You are nearing the end of your adventure as you paddle by Hales Bar Marina (rumored to be haunted) and the partially flooded Nickajack Cave, where Johnny Cash once had a religious awakening that ended his drug addiction. Today, the cave is home to thousands of endangered grey bats that swarm out to feed every evening at dusk. The Blueway draws to an end at the headwaters of the Nickajack Dam.

WHERE TO PUT IN AND TAKE OUT

*The North Chickamauga Creek is a SUP friendly subsidiary of the Tennessee River. Jake Wheeler
*The North Chickamauga Creek is a SUP friendly subsidiary of the Tennessee River. Jake Wheeler

For those looking to paddle the entirety of the Blueway, begin at the Greenway Farm canoe portage dock. From here, you will paddle the North Chickamauga Creek for 2.5 miles until you reach the Tennessee River, just below the Chickamauga Dam. You can also put in below the dam at the Tennessee Riverpark Public Ramp. Your journey will conclude four to five days later at the Shallmound Campground, nearly 50 miles downriver.

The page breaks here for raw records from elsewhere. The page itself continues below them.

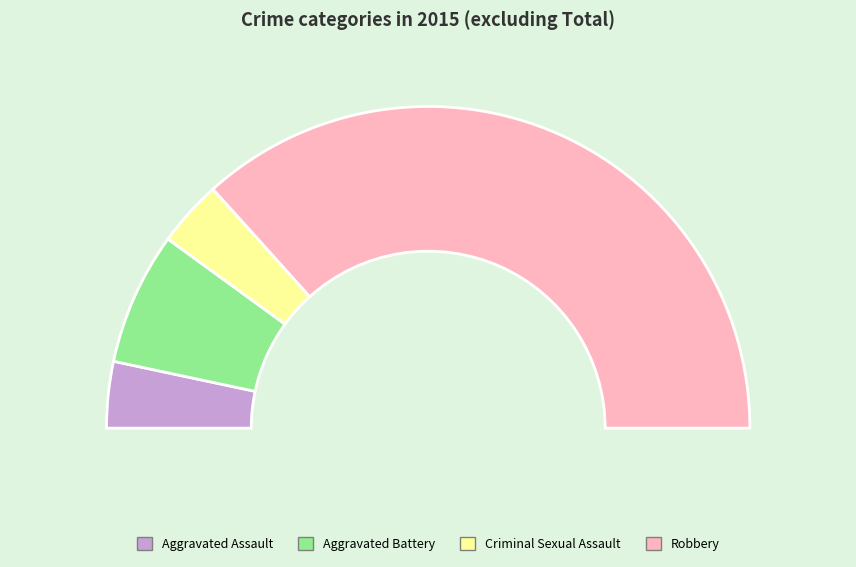

What is the smallest slice in the pie chart?

Aggravated Assault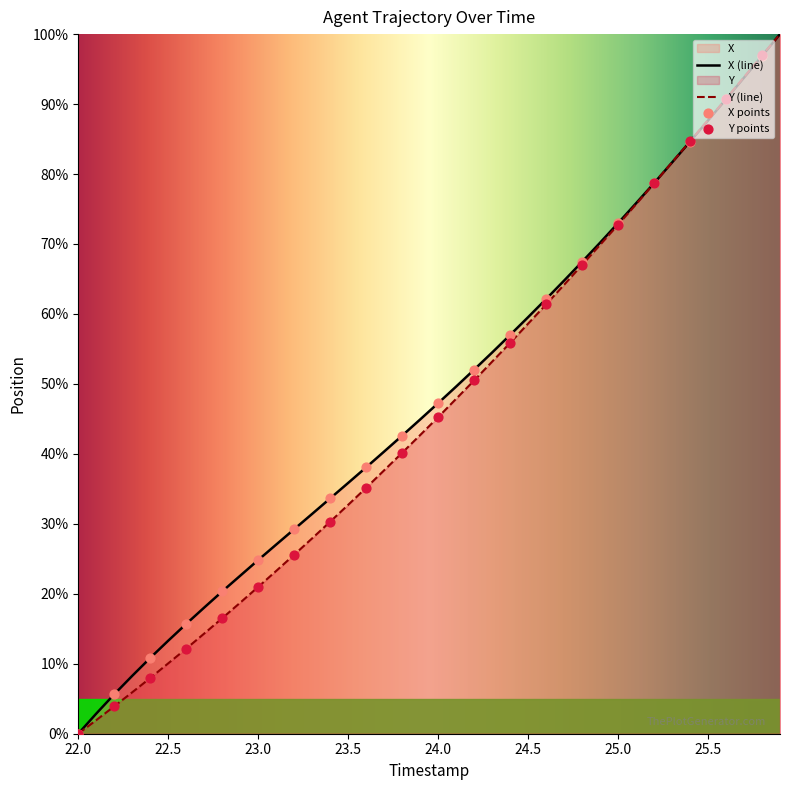

What is the greatest value displayed?

100.0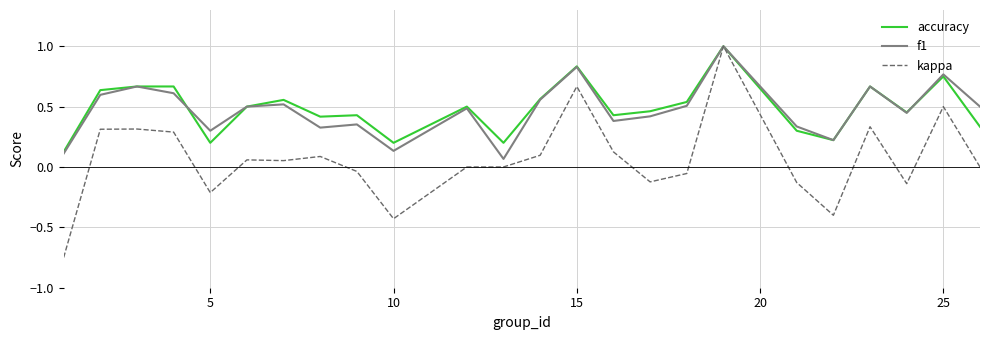

Count the accuracy values in the range 0 to 1.

24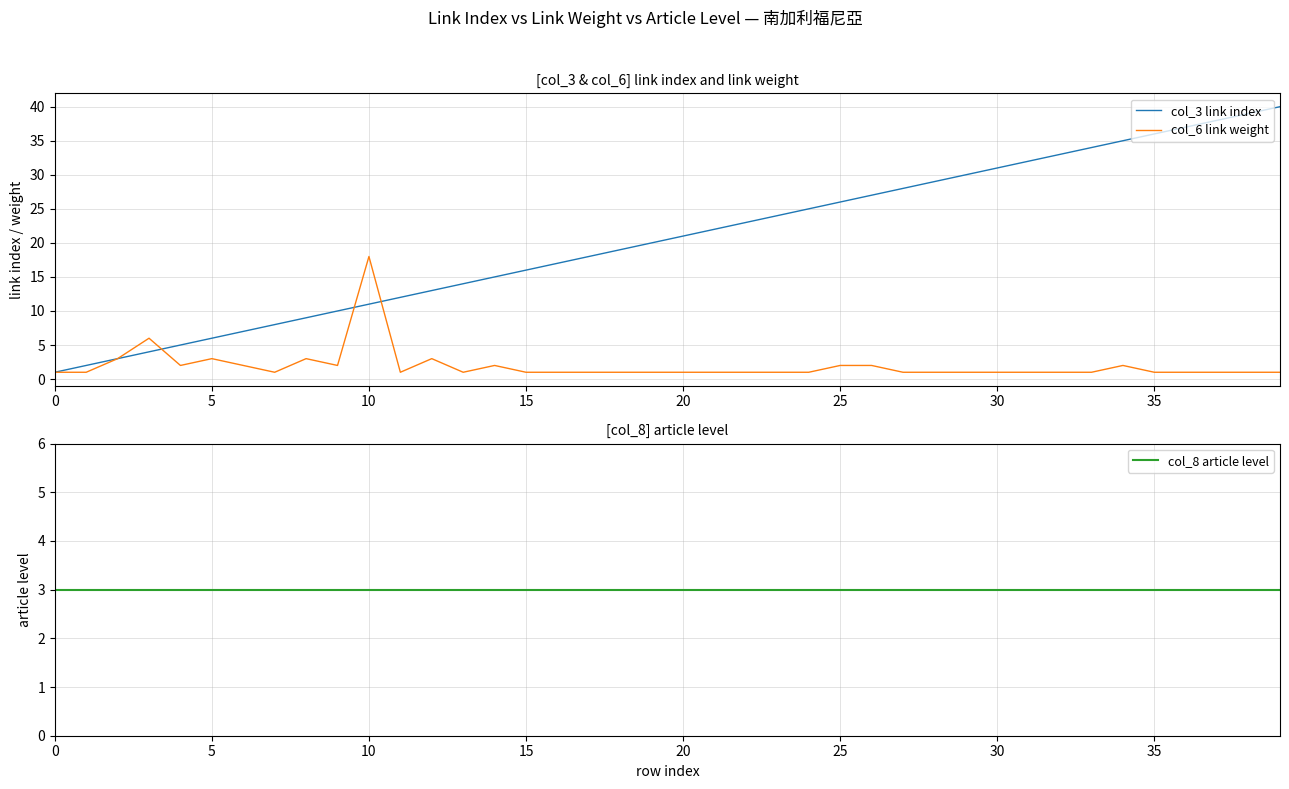

What is the label of the 21st point from the right?

19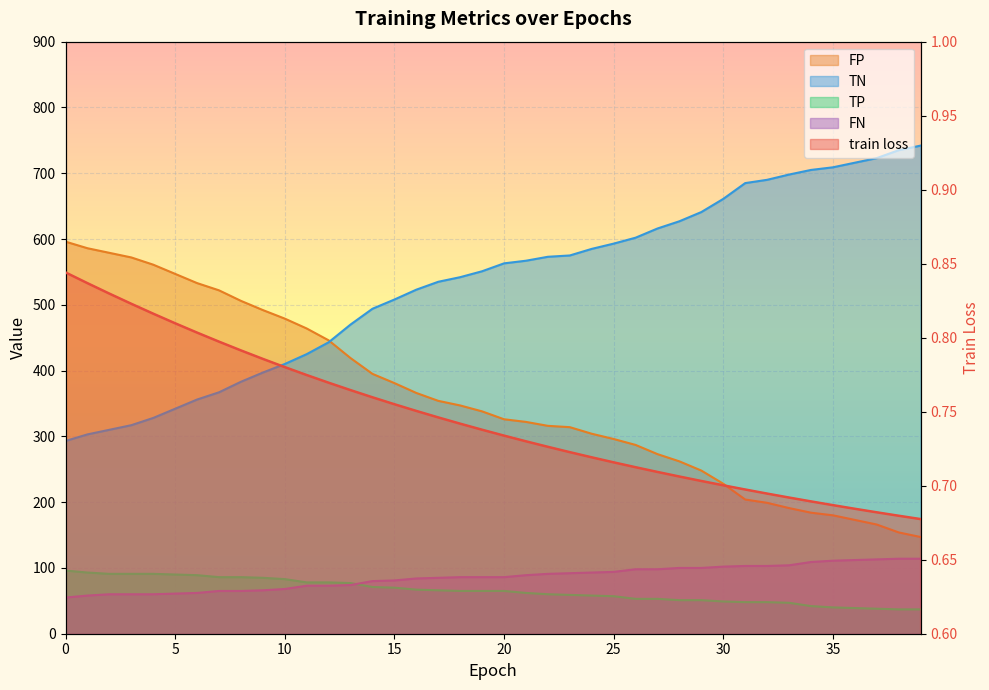

True or false: FP has a value of 166.2 at 5.

False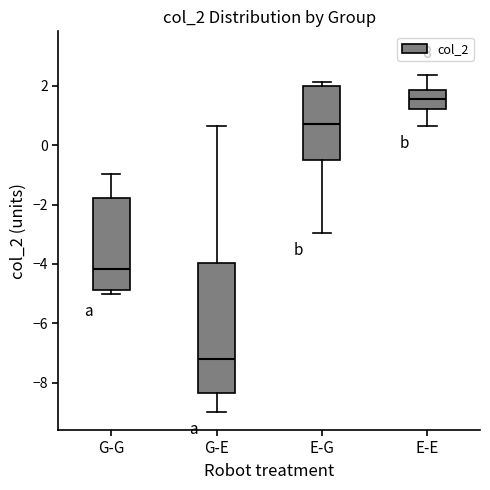

Where is the lower edge of the box for E-G on the y-axis? The values are not printed on the chart, so give them approximately, as read against the axis.

-0.4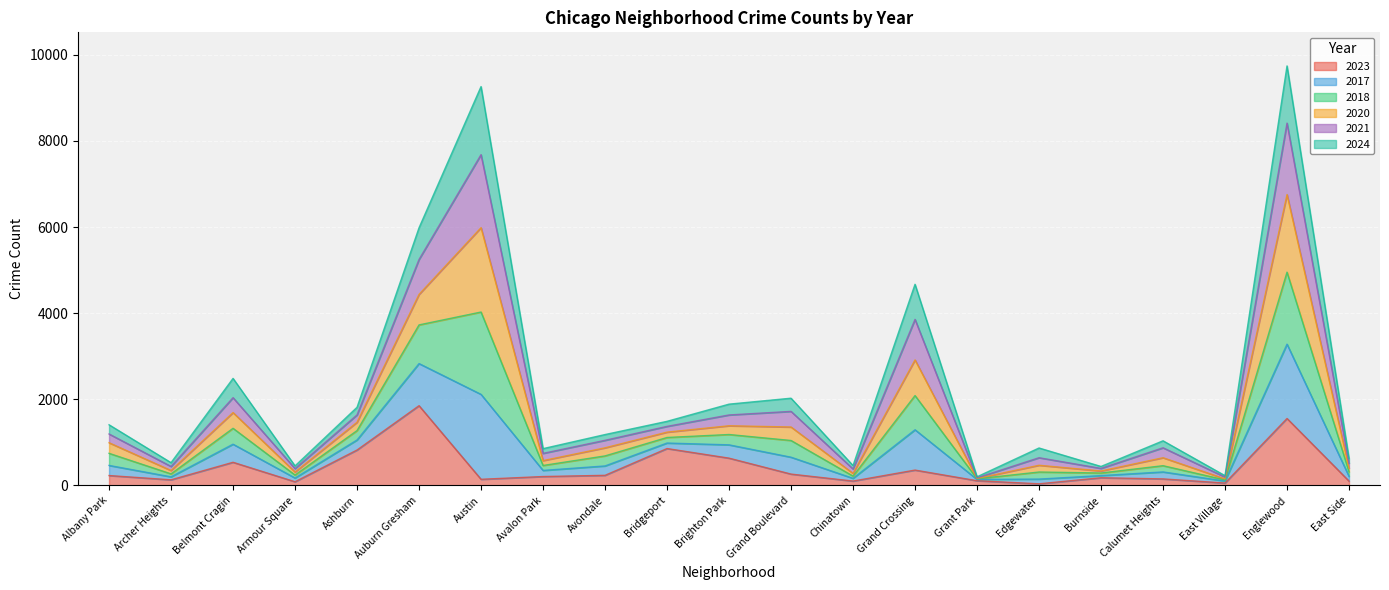

Between Ashburn and Austin, which is larger?

Ashburn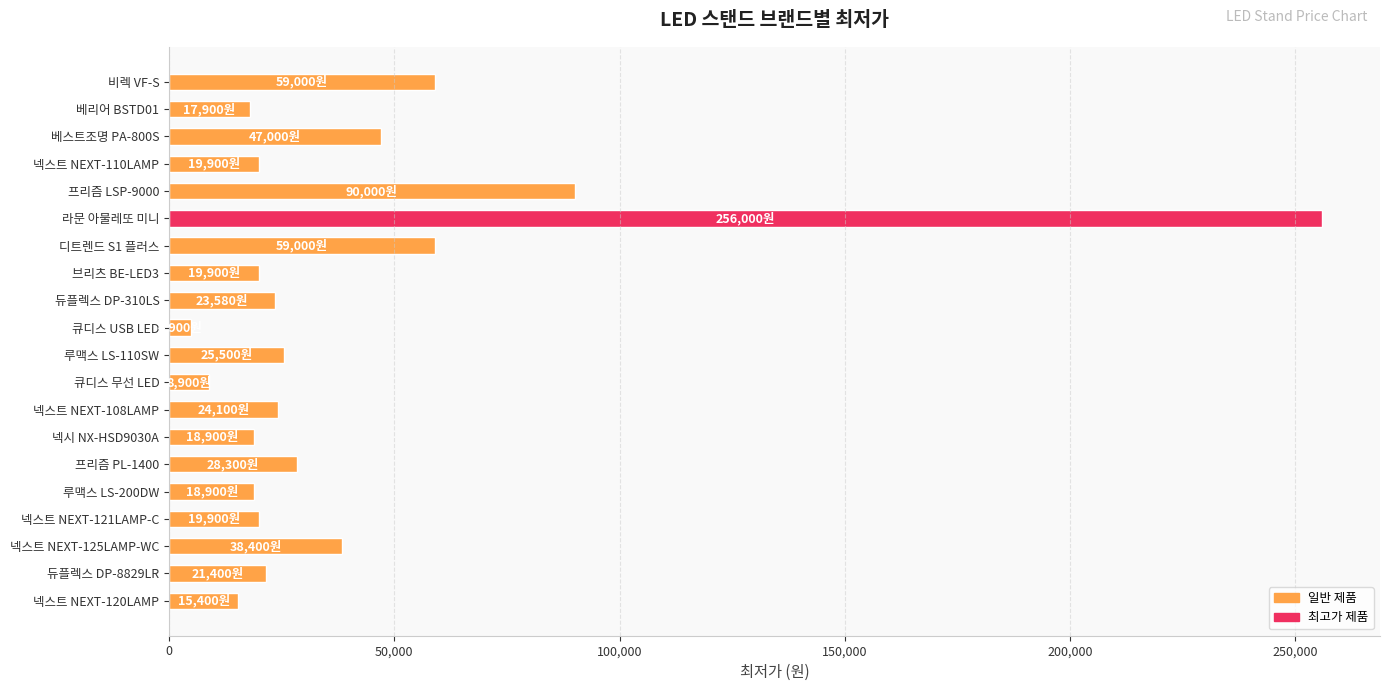

At which category does the chart reach its peak across all series?

라문 아물레또 미니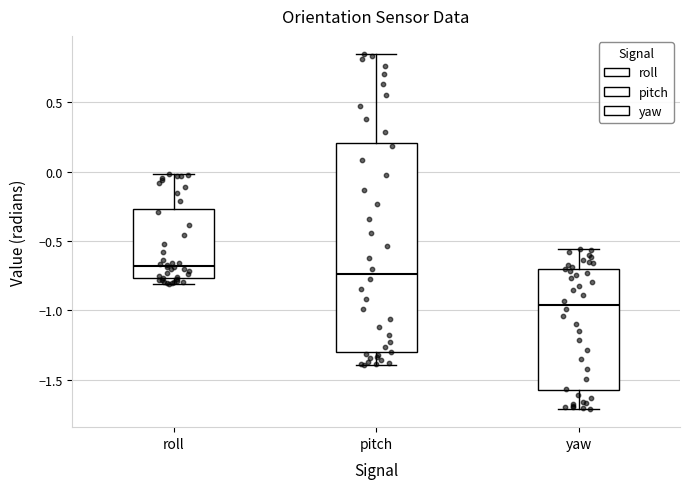

Where does the median line of the box for yaw sit on the y-axis? The values are not printed on the chart, so give them approximately, as read against the axis.

-0.95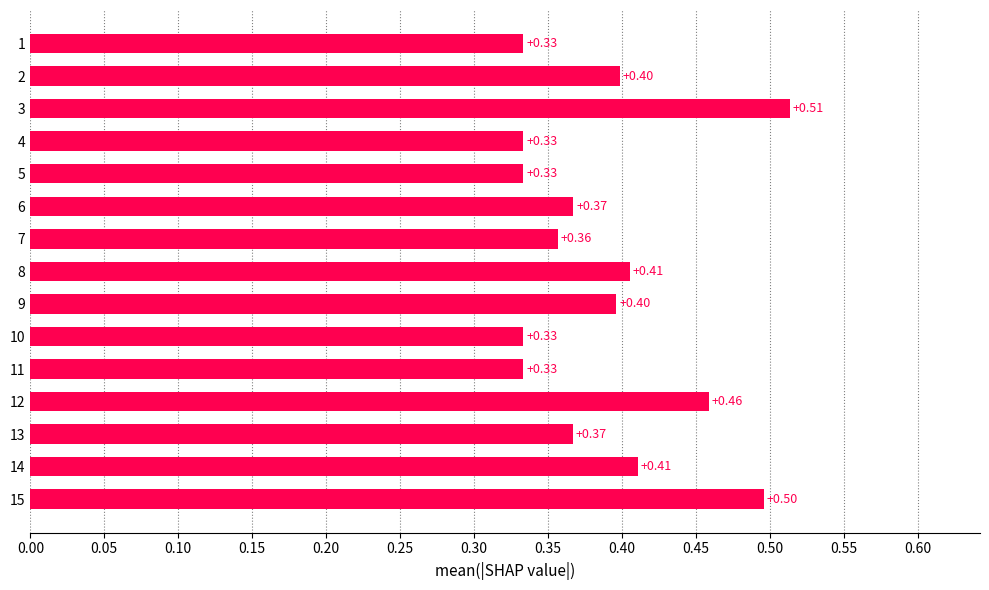

Are the bars horizontal?

Yes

There are 11 additional launch sites along the route, which allow you to tailor your adventure to a single day or a weekend. Popular launches include Ross’s Landing in downtown Chattanooga and Sullivan’s Landing inside the Tennessee River Gorge. Although you do not need a permit to paddle the Blueway, the majority of the campsites require prior permission or reservations.

CAMPING AND GLAMPING

Pot Point is one of five primitive campground locations along the Blueway. Jake Wheeler
Pot Point is one of five primitive campground locations along the Blueway. Jake Wheeler

There are five designated primitive campgrounds along the Blueway: Audubon Island, Williams Island, Pot Point Cabin, Prentice Cooper State Forest, and Oats Island Campsite. The camping is free, but you must obtain permission in advance from the Tennessee River Gorge Trust.

In addition, there are some phenomenal opportunities for glamping (short for glamorous camping) that are totally worth the splurge.

For example, the Maclellan Sanctuary on Audubon Island, epitomizes the Blueway’s unique mixture of cityscape and wilderness. How often can you sleep on a pocket-sized island in the heart of an urban downtown? As the sun sets, relax with a campfire dinner, then take the Chattanooga Water Taxi into town to enjoy a cocktail and stroll the waterfront.

The Paddler’s Perch is a childhood dream realized: A full-scale treehouse nestled high up in the forest. The Perch is owned and operated by the Chattanooga Nature Center, and is exclusively available as a private rental to its members and Blueway paddlers. To reach it, you must paddle inland on Lookout Creek. Cradled inside the canopy with an open view of the stars, you may hear the lonely howl of the nature center’s resident red wolves.

On the shores of Nickajack Lake, Hales Bar Marina and Resort rents out floating cabins. These cozy little abodes come fully furnished, complete with kitchenettes and hot showers. One even has a fireplace. As you’re nearing the end of your time on the river, there’s no reason not to indulge in one last unforgettable overnight.